> [Task list]
A - In the TABLESAMPLE message, which PostgreSQL command is said to already use row based sampling?
B - Output everything in the TABLESAMPLE message from "That is exactly" down to "of a patch.".

------ Document segment ------

Re: [HACKERS] TABLESAMPLE patch is really in pretty sad shape

Simon Riggs Mon, 13 Jul 2015 15:39:30 -0700

On 13 July 2015 at 17:00, Tom Lane <t...@sss.pgh.pa.us> wrote:

> I wrote:
> > TBH, I think the right thing to do at this point is to revert the entire
> > patch and send it back for ground-up rework.  I think the high-level
> > design is wrong in many ways and I have about zero confidence in most
> > of the code details as well.
>
> > I'll send a separate message about high-level issues,
>
> And here's that.  I do *not* claim that this is a complete list of design
> issues with the patch, it's just things I happened to notice in the amount
> of time I've spent so far (which is already way more than I wanted to
> spend on TABLESAMPLE right now).
>


Interesting that a time-based sample does indeed yield useful results. Good
to know.

That is exactly what this patch provides: a time-based sample, with reduced
confidence in the accuracy of the result. And other things too.


> I'm not sure that we need an extensible sampling-method capability at all,
> let alone that an API for that needs to be the primary focus of a patch.
> Certainly the offered examples of extension modules aren't inspiring:
> tsm_system_time is broken by design (more about that below) and nobody
> would miss tsm_system_rows if it weren't there.


Time based sampling isn't broken by design. It works exactly according to
the design.

Time-based sampling has been specifically requested by data visualization
developers who are trying to work out how to display anything useful from a
database beyond a certain size. The feature for PostgreSQL implements a
similar mechanism to that deployed already with BlinkDB, demonstrated at
VLDB 2012. I regard it as an Advanced feature worthy of deployment within
PostgreSQL, based upon user request.

Row based sampling offers the capability to retrieve a sample of a fixed
size however big the data set. I shouldn't need to point out that this is
already in use within the ANALYZE command. Since it implements a technique
already in use within PostgreSQL, I see no reason not to expose that to
users. As I'm sure you're aware, there is rigorous math backing up the use
of fixed size sampling, with recent developments from my research
colleagues at Manchester University that further emphasises the usefulness
of this feature for us.


> What is far more
> important is to get sampling capability into indexscans, and designing
> an API ahead of time seems like mostly a distraction from that.

------ Rows ------

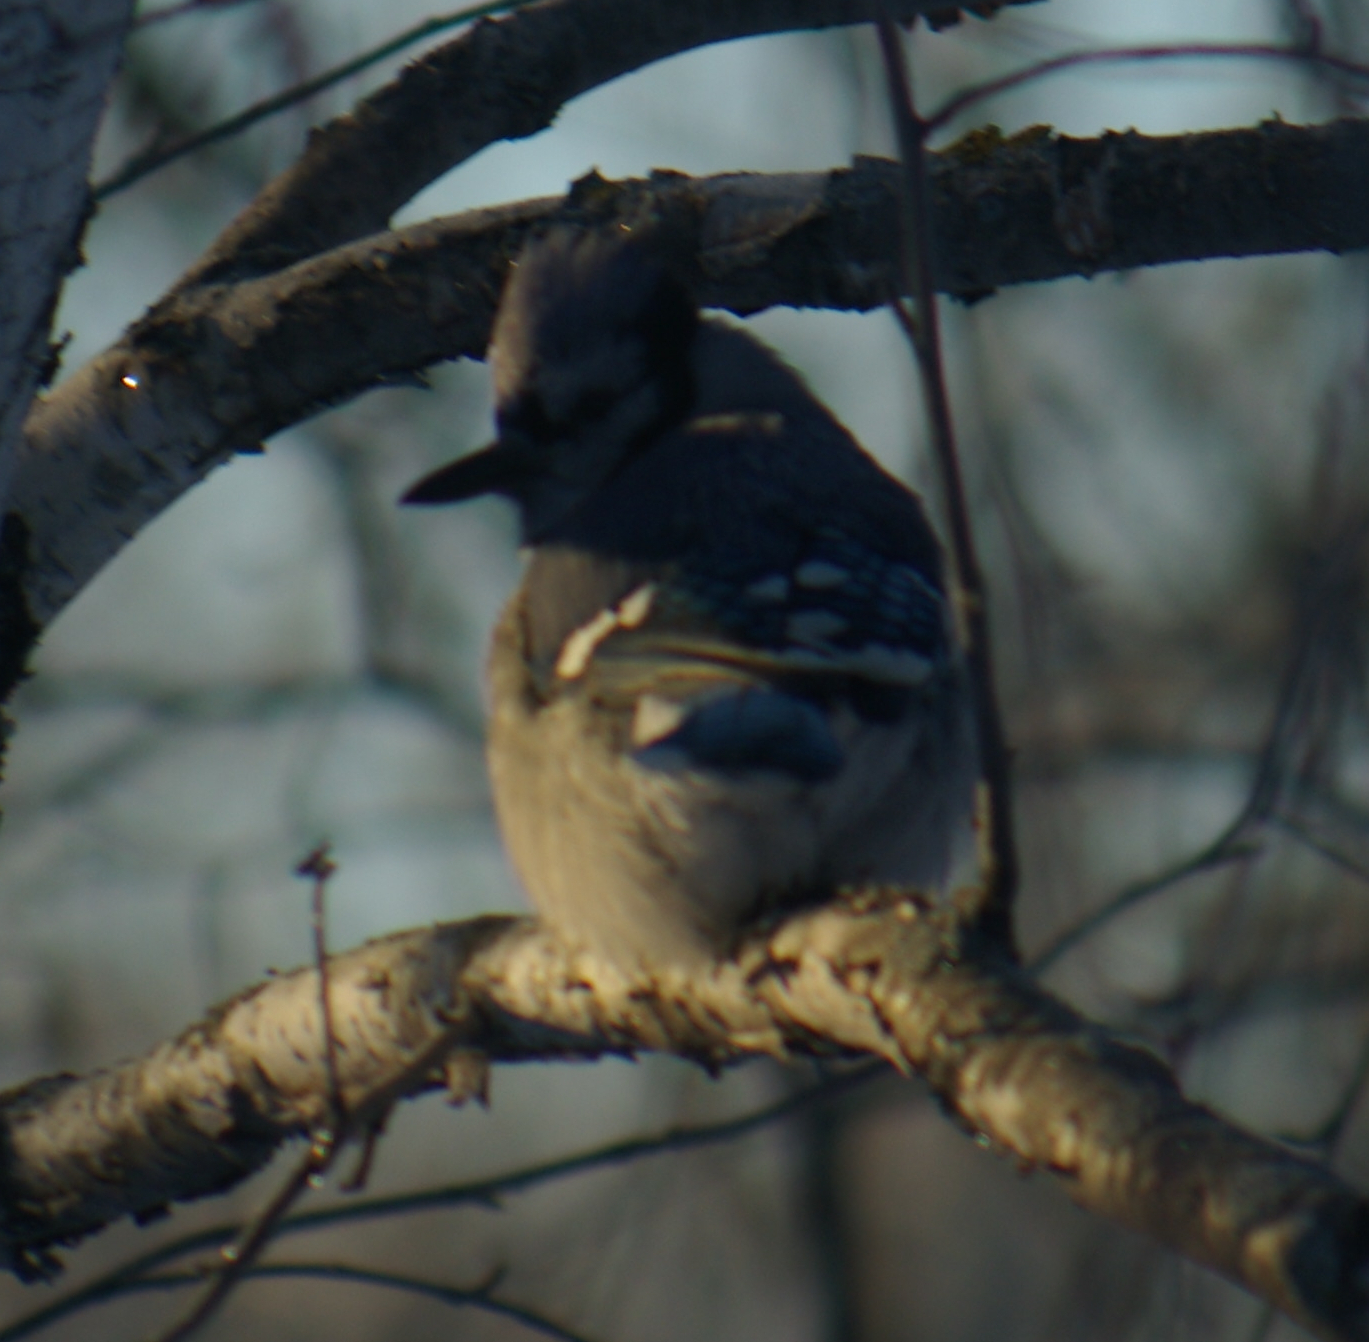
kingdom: Animalia
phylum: Chordata
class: Aves
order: Passeriformes
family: Corvidae
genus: Cyanocitta
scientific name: Cyanocitta cristata
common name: Blue jay
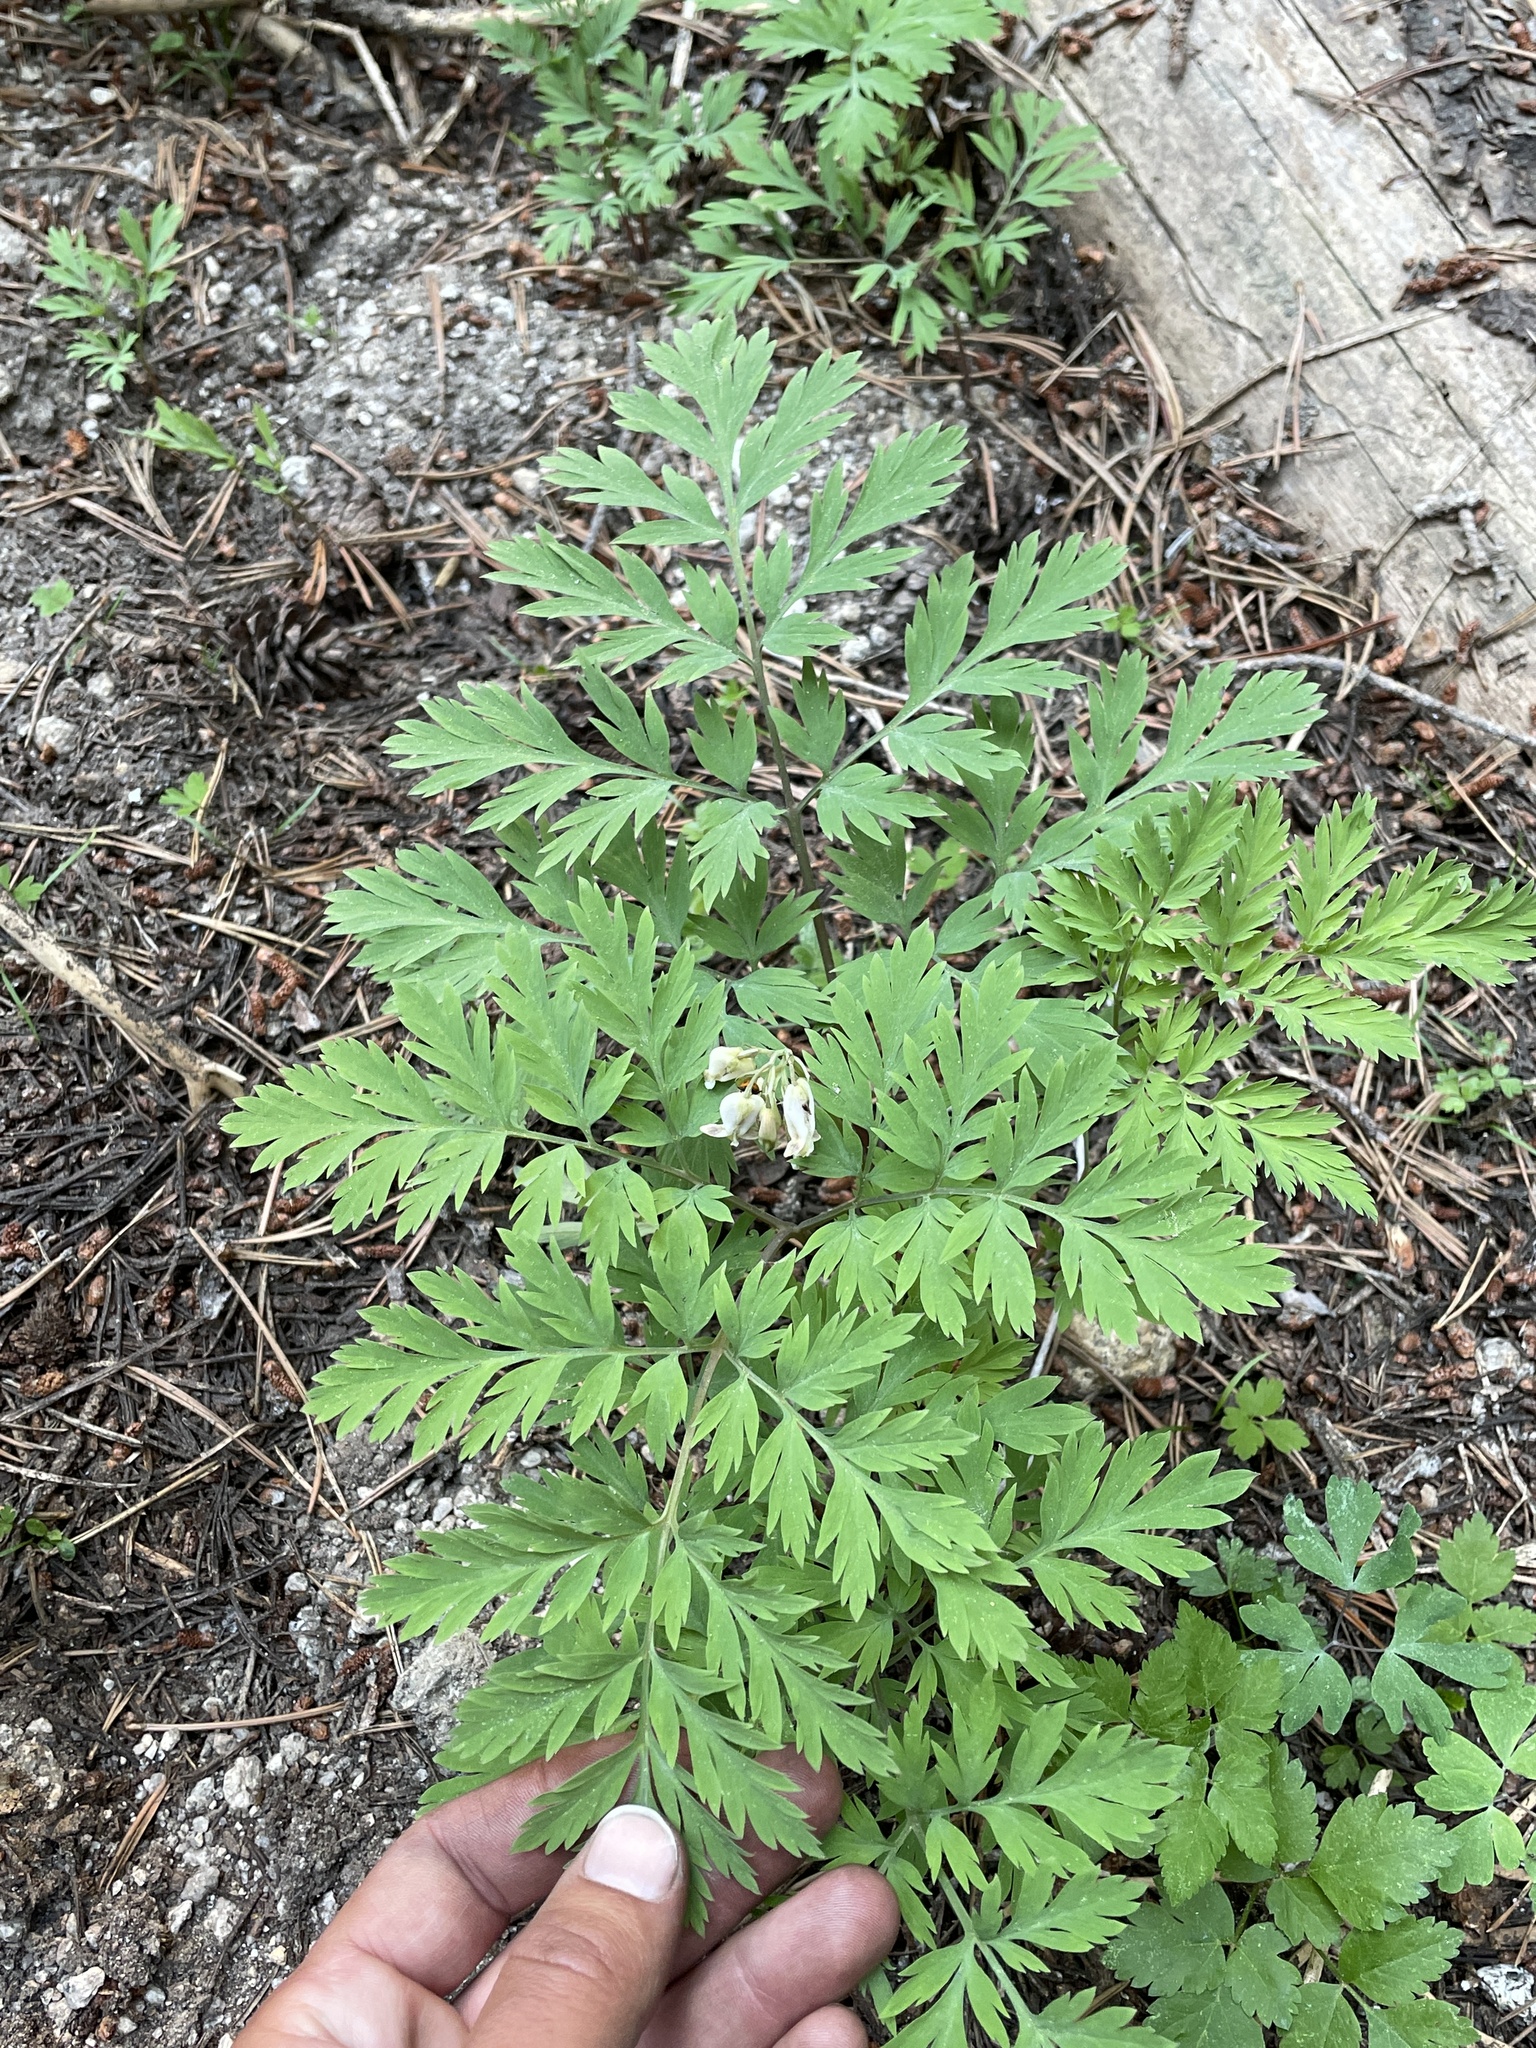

------

> [Outputs for the tasks]
A - The ANALYZE command.

B -
That is exactly what this patch provides: a time-based sample, with reduced
confidence in the accuracy of the result. And other things too.


> I'm not sure that we need an extensible sampling-method capability at all,
> let alone that an API for that needs to be the primary focus of a patch.